- _Stored entries_:
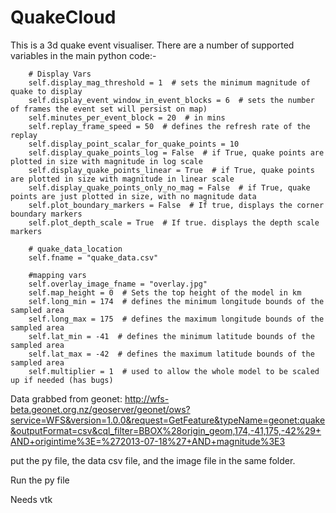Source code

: QuakeCloud
==========

This is a 3d quake event visualiser. There are a number of supported variables in the main python code:-


        # Display Vars
        self.display_mag_threshold = 1  # sets the minimum magnitude of quake to display
        self.display_event_window_in_event_blocks = 6  # sets the number of frames the event set will persist on map)
        self.minutes_per_event_block = 20  # in mins
        self.replay_frame_speed = 50  # defines the refresh rate of the replay
        self.display_point_scalar_for_quake_points = 10
        self.display_quake_points_log = False  # if True, quake points are plotted in size with magnitude in log scale
        self.display_quake_points_linear = True  # if True, quake points are plotted in size with magnitude in linear scale
        self.display_quake_points_only_no_mag = False  # if True, quake points are just plotted in size, with no magnitude data
        self.plot_boundary_markers = False  # If true, displays the corner boundary markers
        self.plot_depth_scale = True  # If true. displays the depth scale markers

        # quake_data_location
        self.fname = "quake_data.csv"

        #mapping vars
        self.overlay_image_fname = "overlay.jpg"
        self.map_height = 0  # Sets the top height of the model in km
        self.long_min = 174  # defines the minimum longitude bounds of the sampled area
        self.long_max = 175  # defines the maximum longitude bounds of the sampled area
        self.lat_min = -41  # defines the minimum latitude bounds of the sampled area
        self.lat_max = -42  # defines the maximum latitude bounds of the sampled area
        self.multiplier = 1  # used to allow the whole model to be scaled up if needed (has bugs)
        

Data grabbed from geonet: http://wfs-beta.geonet.org.nz/geoserver/geonet/ows?service=WFS&version=1.0.0&request=GetFeature&typeName=geonet:quake&outputFormat=csv&cql_filter=BBOX%28origin_geom,174,-41,175,-42%29+AND+origintime%3E=%272013-07-18%27+AND+magnitude%3E3
 
 
put the py file, the data csv file, and the image file in the same folder. 

Run the py file 

Needs vtk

- _Exercise requirements_:
Every line of the data above that includes "maximum" should be listed.

- _Finished task_:
        self.long_max = 175  # defines the maximum longitude bounds of the sampled area
        self.lat_max = -42  # defines the maximum latitude bounds of the sampled area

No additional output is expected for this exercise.